For both hypothesis tests:
Alpha Level (): 0.05 (5% level of significance) To maintain a standard significance threshold for hypothesis testing, which balances Type I and Type II errors, we picked an alpha level of 0.05.
(80% power) Power Level (1 - ): 0.80 In order to have a decent probability of identifying a substantial effect, if one exists, we selected a power level of 0.80. A frequently accepted cutoff for hypothesis testing is a power of 0.80.
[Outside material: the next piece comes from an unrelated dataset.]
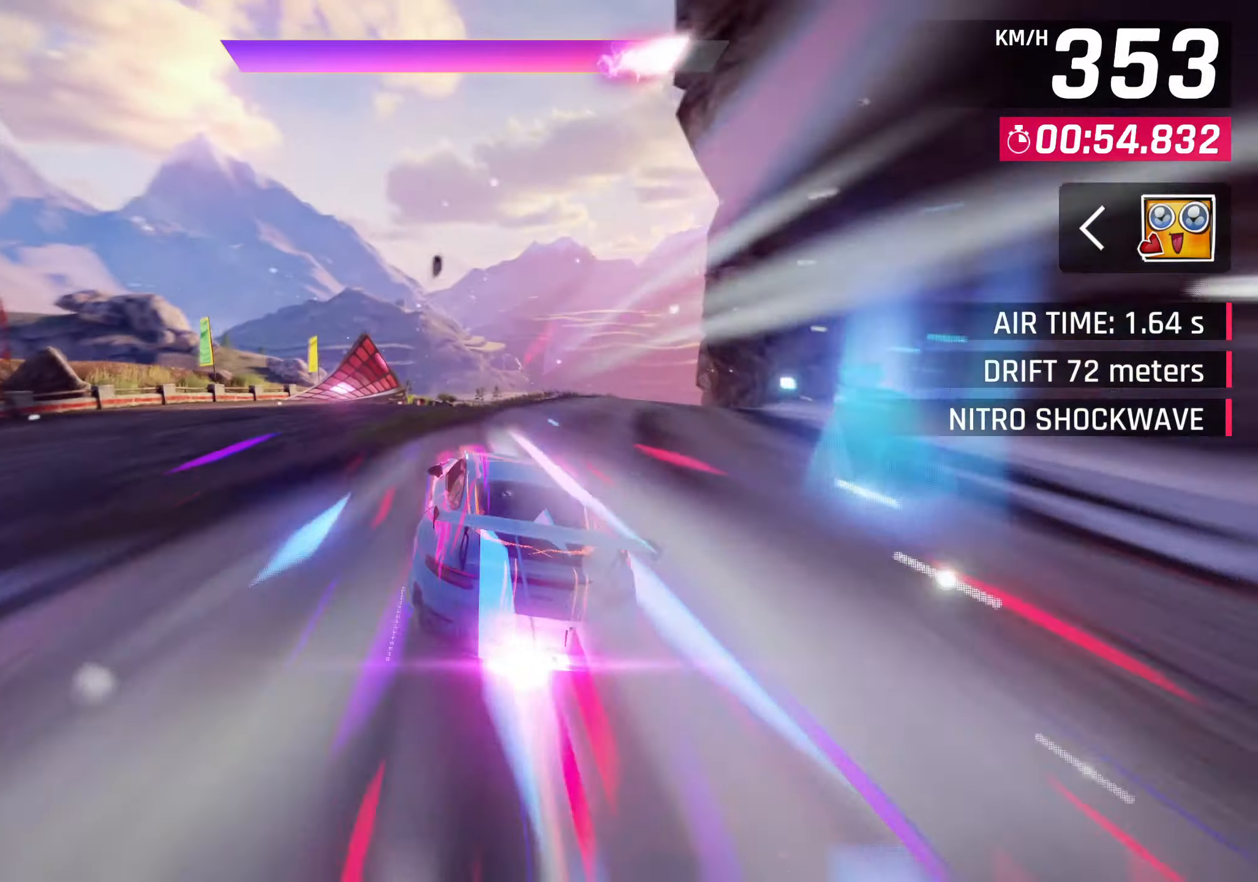
{"buttons": [], "left_stick": "right", "events": [[67, "left_stick", "right"]]}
Minimum Effect Size (Cohen’s d): 0.30 We chose a minimum effect size of 0.30 based on practical significance. It represents a moderate effect size, indicating a meaningful difference in movie revenue & IMDb scores among different movie genres.
alpha <- 0.05
power <- 0.80
effect_size <- 0.30
critical_value <- qnorm(1 - alpha)
lambda <- (critical_value + qnorm(power))^2
required_sample_size <- (qnorm(alpha / 2) + qnorm(1 - power)) ^ 2 / effect_size ^ 2
observed_sample_size <- length(data$budget_x)
t_stat <- (mean(data$revenue) - mean(data$budget_x)) / (sd(data$revenue) / sqrt(observed_sample_size))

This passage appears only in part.